Add MCP and skill reliability report (getagentseal#357)

iamtoruk · iamtoruk · commit ac3a367807d6 · 2026-05-24T01:44:31.000-07:00
diff --git a/CHANGELOG.md b/CHANGELOG.md
@@ -3,6 +3,11 @@
 ## Unreleased
 
 ### Added (CLI)
+- **MCP and skill reliability report.** `codeburn optimize` now detects MCP
+  servers and skills whose edit turns are disproportionately retry-heavy,
+  using turn-level MCP/Skill call evidence and a shared-turn token estimate so
+  one retry-heavy turn is not double-counted across multiple capabilities.
+  Thanks @ozymandiashh. (#357)
 - **Tooling breakdowns in dashboard and menubar.** New panels showing core
   tools, MCP servers, and shell command usage per session and across periods.
 - **File-aware retry detection with typed ToolCall.** One-shot rate now tracks
diff --git a/src/optimize.ts b/src/optimize.ts
@@ -99,6 +99,15 @@ const WORTH_IT_LOW_MAX_CANDIDATES = 2
 const WORTH_IT_LOW_MAX_TOTAL_COST_USD = 10
 const WORTH_IT_HIGH_MIN_CANDIDATES = 10
 const WORTH_IT_HIGH_TOTAL_COST_USD = 50
+const CAPABILITY_RELIABILITY_MIN_EDIT_TURNS = 5
+const CAPABILITY_RELIABILITY_MIN_RETRY_TURNS = 3
+const CAPABILITY_RELIABILITY_MIN_RETRY_RATE = 0.50
+const CAPABILITY_RELIABILITY_RECOVERY_FRACTION = 0.50
+const CAPABILITY_RELIABILITY_PREVIEW = 5
+const CAPABILITY_RELIABILITY_LOW_MAX_CANDIDATES = 1
+const CAPABILITY_RELIABILITY_LOW_MAX_TOKENS = 50_000
+const CAPABILITY_RELIABILITY_HIGH_MIN_CANDIDATES = 5
+const CAPABILITY_RELIABILITY_HIGH_IMPACT_TOKENS = 200_000
 
 // ============================================================================
 // Scoring constants
@@ -895,6 +904,245 @@ export function detectMcpToolCoverage(
   }
 }
 
+type CapabilityKind = 'mcp' | 'skill'
+
+type CapabilityRef = {
+  kind: CapabilityKind
+  name: string
+}
+
+type CapabilityReliabilityAccumulator = CapabilityRef & {
+  editTurns: number
+  retryTurns: number
+  oneShotTurns: number
+  retries: number
+  tokensTouched: number
+  projects: Set<string>
+  retryTurnSavings: Map<string, number>
+}
+
+export type CapabilityReliabilityCandidate = {
+  kind: CapabilityKind
+  name: string
+  editTurns: number
+  retryTurns: number
+  oneShotTurns: number
+  retries: number
+  retryRate: number
+  tokensTouched: number
+  tokensSaved: number
+  projects: string[]
+}
+
+function capabilityKey(ref: CapabilityRef): string {
+  return `${ref.kind}:${ref.name}`
+}
+
+function formatCapabilityKind(kind: CapabilityKind): string {
+  return kind === 'mcp' ? 'MCP server' : 'skill'
+}
+
+function mcpServerFromToolName(fqn: string): string | null {
+  const parts = fqn.split('__')

● The problem:
Extend the diff for the MCP and skill reliability report commit, picking up right after its last line, `const parts = fqn.split('__')`. The items below come from a separate, unrelated source.

● Items:
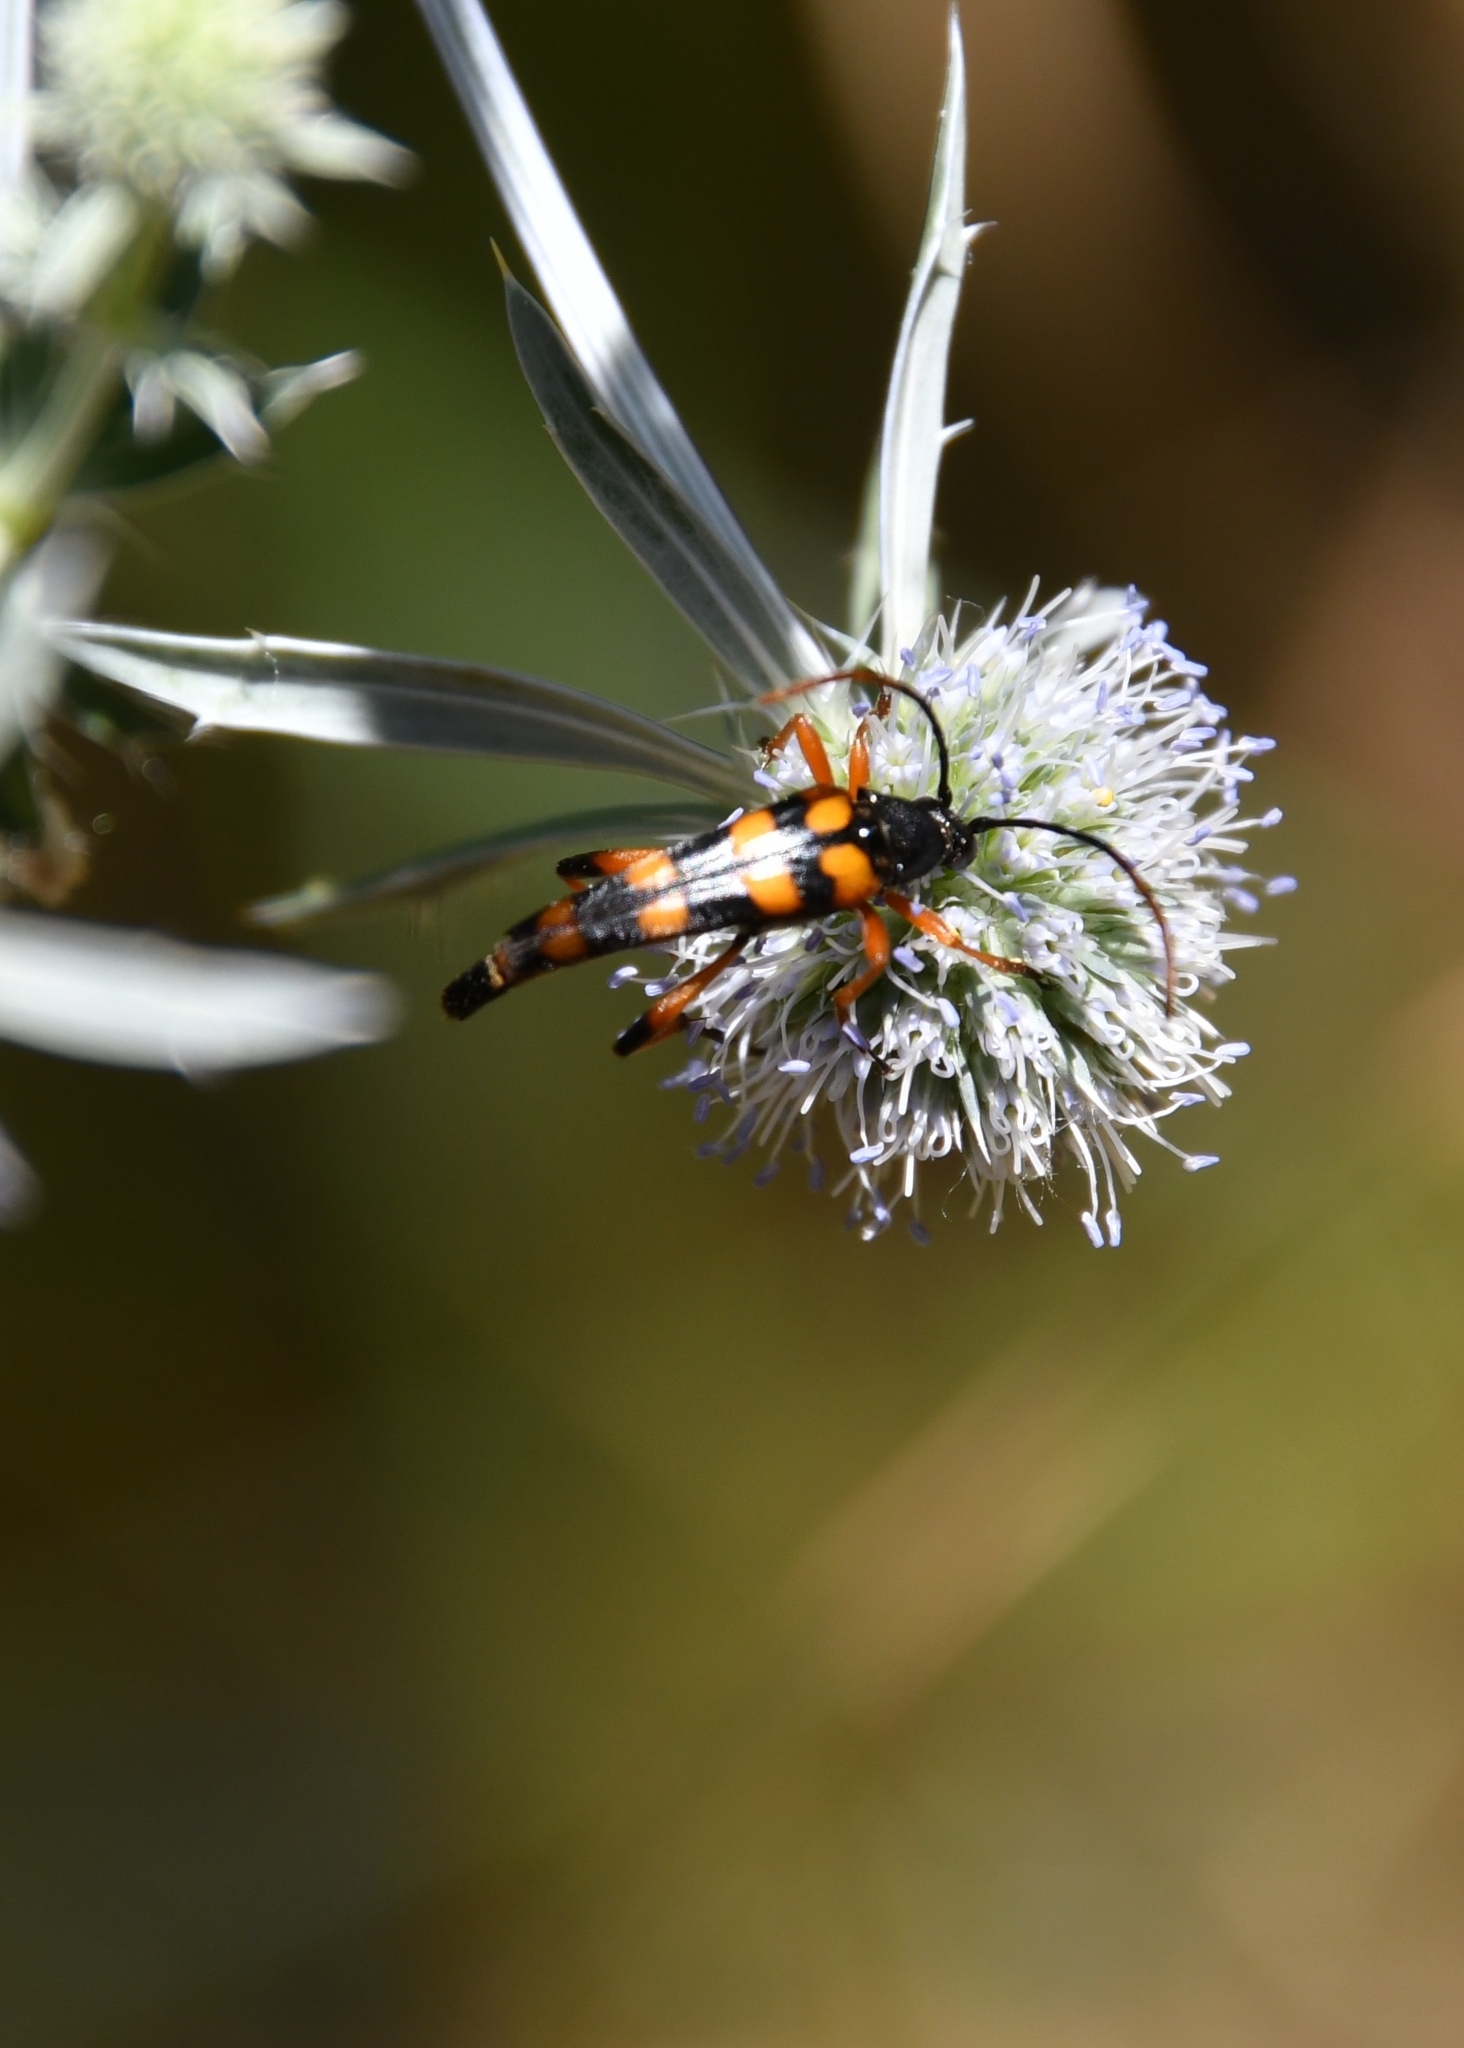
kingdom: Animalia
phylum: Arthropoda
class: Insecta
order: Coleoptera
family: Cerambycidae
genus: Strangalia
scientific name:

* * *

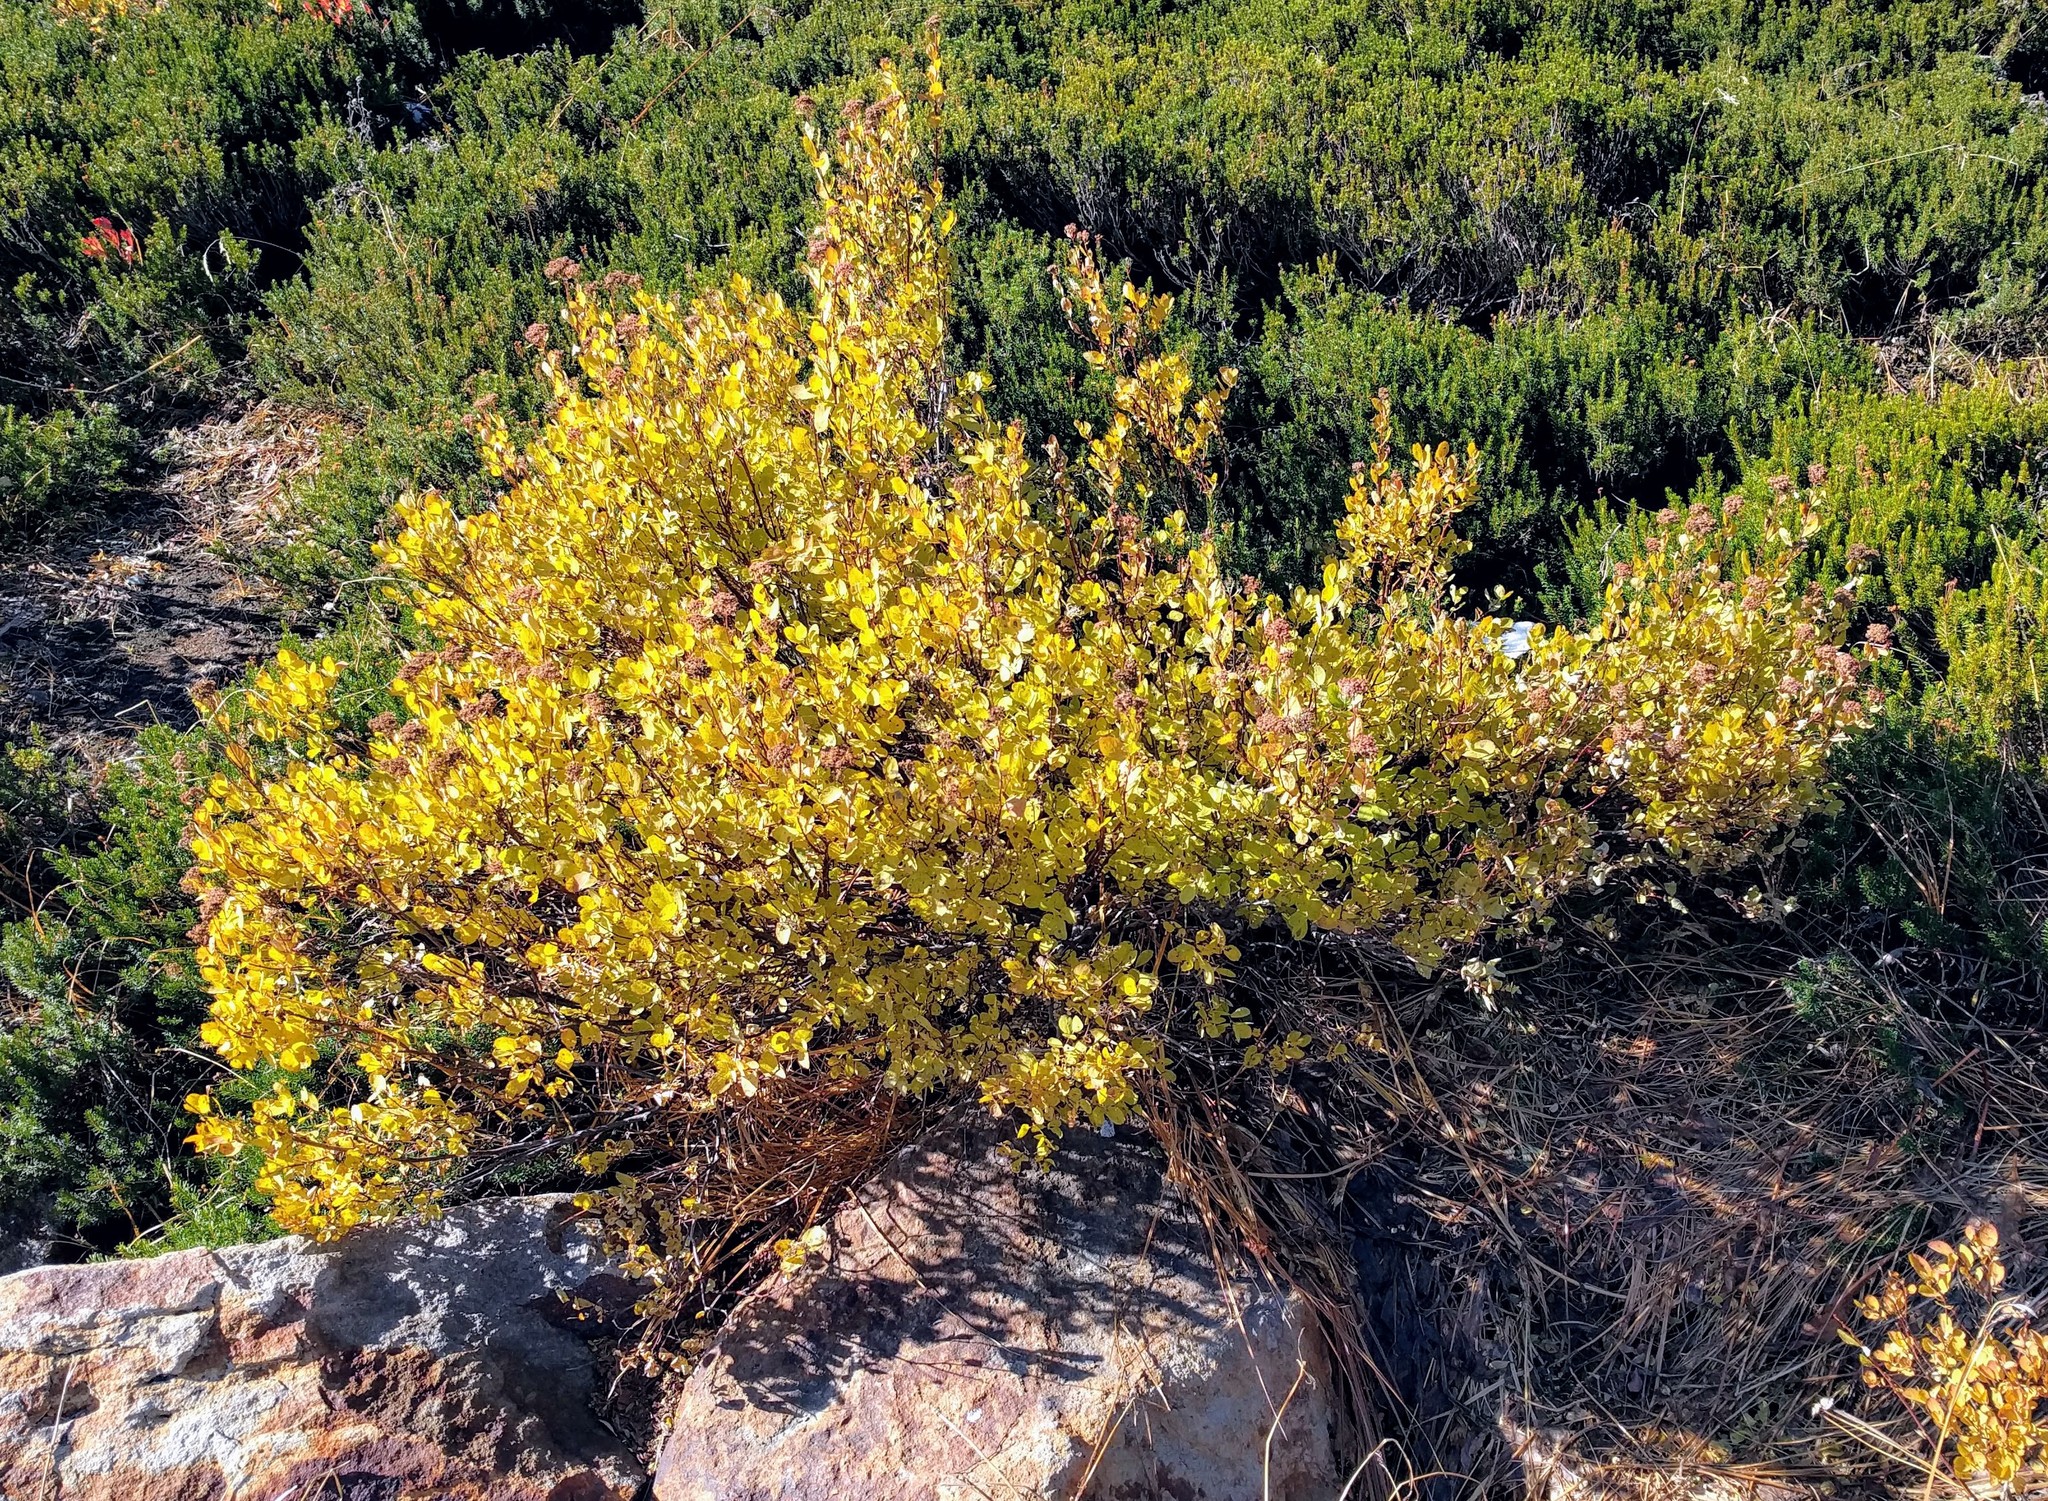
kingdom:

● Exercise answer:
+  if (parts.length < 3 || parts[0] !== 'mcp') return null
+  return parts[1] || null
+}
+
+function collectReliabilityCapabilities(turn: ProjectSummary['sessions'][number]['turns'][number]): Map<string, CapabilityRef> {
+  const capabilities = new Map<string, CapabilityRef>()
+
+  for (const call of turn.assistantCalls) {
+    for (const fqn of call.mcpTools) {
+      const server = mcpServerFromToolName(fqn)
+      if (!server) continue
+      const ref: CapabilityRef = { kind: 'mcp', name: server }
+      capabilities.set(capabilityKey(ref), ref)
+    }
+    for (const rawSkill of call.skills ?? []) {
+      const skill = rawSkill.trim()
+      if (!skill) continue
+      const ref: CapabilityRef = { kind: 'skill', name: skill }
+      capabilities.set(capabilityKey(ref), ref)
+    }
+  }
+
+  return capabilities
+}
+
+function turnEffectiveTokenTotal(turn: ProjectSummary['sessions'][number]['turns'][number]): number {
+  return Math.round(turn.assistantCalls.reduce((sum, call) =>
+    sum
+    + call.usage.inputTokens
+    + call.usage.outputTokens
+    + call.usage.cacheCreationInputTokens * CACHE_WRITE_MULTIPLIER
+    + call.usage.cacheReadInputTokens * CACHE_READ_DISCOUNT,
+  0))
+}
+
+function reliabilityTurnKey(
+  project: ProjectSummary,
+  session: ProjectSummary['sessions'][number],
+  turn: ProjectSummary['sessions'][number]['turns'][number],
+  turnIndex: number,
+): string {
+  return `${project.projectPath || project.project}:${session.sessionId}:${turn.timestamp}:${turnIndex}`
+}
+
+function getReliabilityAccumulator(
+  stats: Map<string, CapabilityReliabilityAccumulator>,
+  ref: CapabilityRef,
+): CapabilityReliabilityAccumulator {
+  const key = capabilityKey(ref)
+  let acc = stats.get(key)
+  if (!acc) {
+    acc = {
+      ...ref,
+      editTurns: 0,
+      retryTurns: 0,
+      oneShotTurns: 0,
+      retries: 0,
+      tokensTouched: 0,
+      projects: new Set(),
+      retryTurnSavings: new Map(),
+    }
+    stats.set(key, acc)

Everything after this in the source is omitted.